Eggplant Piñon Fritters

Seasonal Recipe of the Week
Finally, I have a chance to update the site with this great little treat. Who would guess eggplant could taste so yummy?

4 medium eggplants peeled, cubed and diced
1 cup water
4 eggs lightly beaten
2 onions shredded in food processor or on a hand grater, drain out liquid
2 teaspoons salt
1/2 teaspoon black pepper
2 cups flour
1 teaspoon baking powder
2 cups toasted pine nuts

Toast pine nuts on sheet pan in 350 degree oven till lightly browned and let cool till needed.
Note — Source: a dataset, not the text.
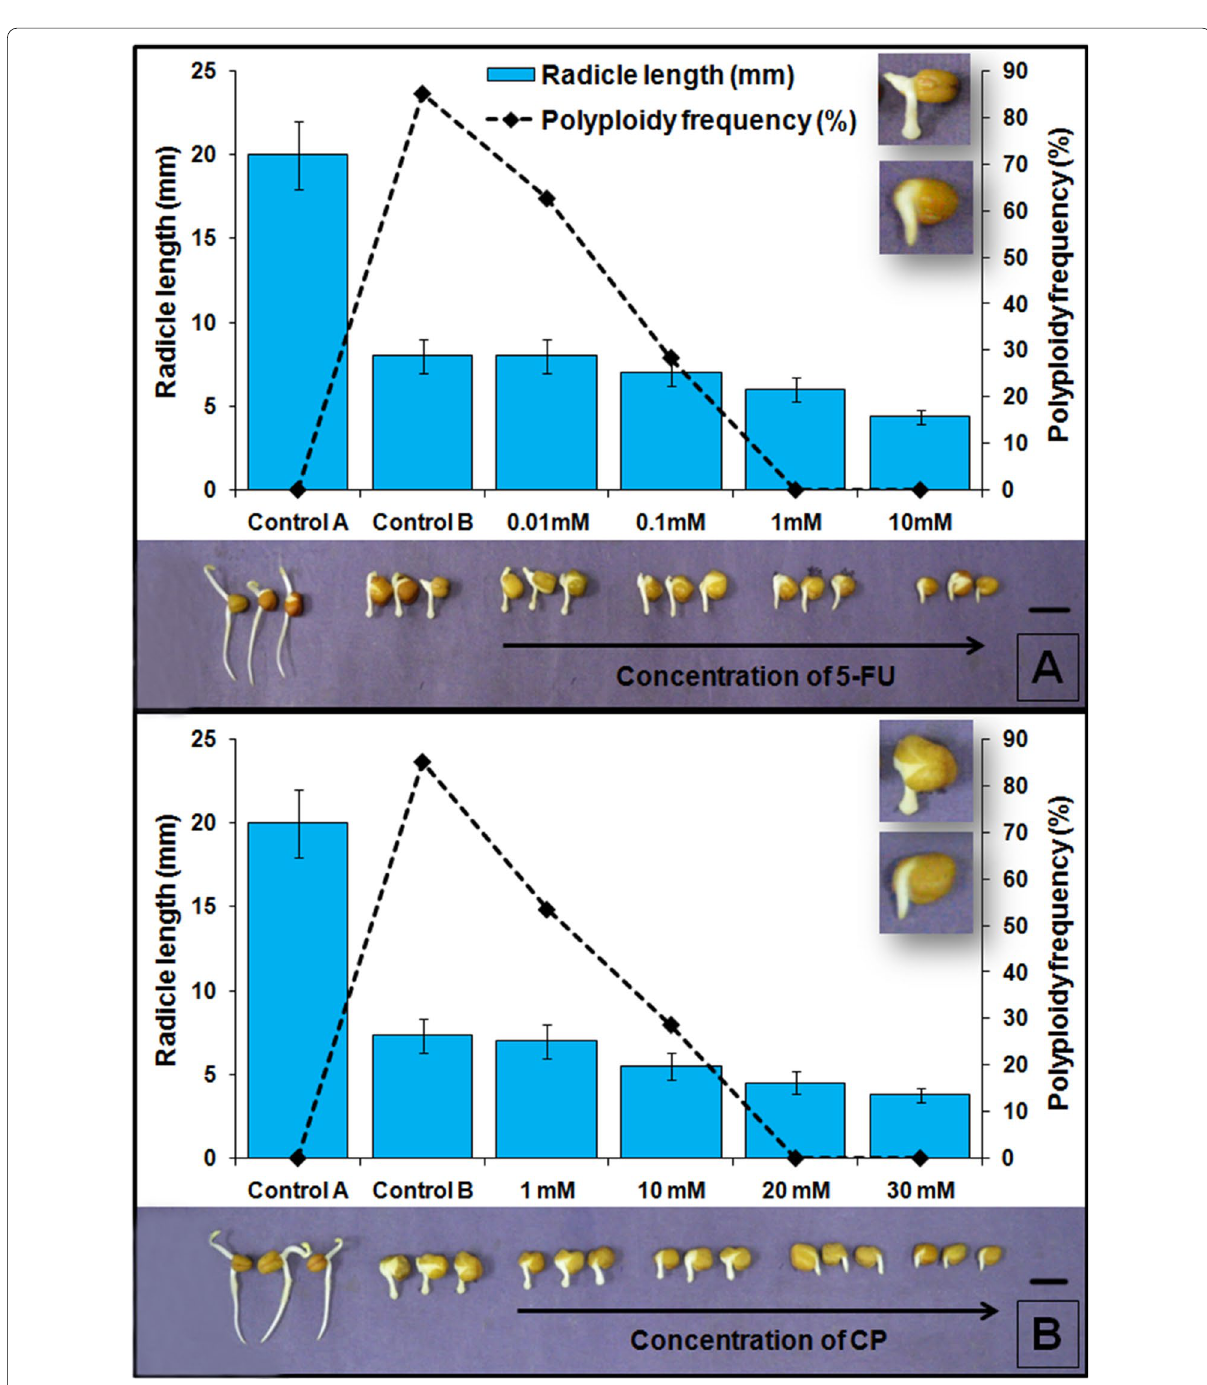
Fig. 2 Assessment of radicle length and frequency of polyploid cells treated with colchicine followed by different concentrations of ( A ) 5-fluorouracil and ( B ) cyclophosphamide. [Control B showing distinct bulging of root tips, other treatments decrease in bulging tendency of root tips from lower to higher concentrations of 5-FU and CP]. Scale bar 10 =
Put peeled and diced eggplant cubes in a sauce pan with the water and cover. Cook over medium heat till eggplant is tender, about 20 minutes. Drain out excess water and mash eggplant with a potato masher. In a medium bowl, combine egg, onion, salt, and pepper. Combine with eggplant mixture. Add pine nuts to mixture. Stir in flour and baking powder. Put up a pot of oil and let it get to 350 degrees. Drop eggplant batter into oil carefully, and let cook till they float to the top and are brown. Serve right away with a dipping sauce of your choice. I like a mix of mayonnaise, lime zest and lime juice and some toasted cumin. Oh La La!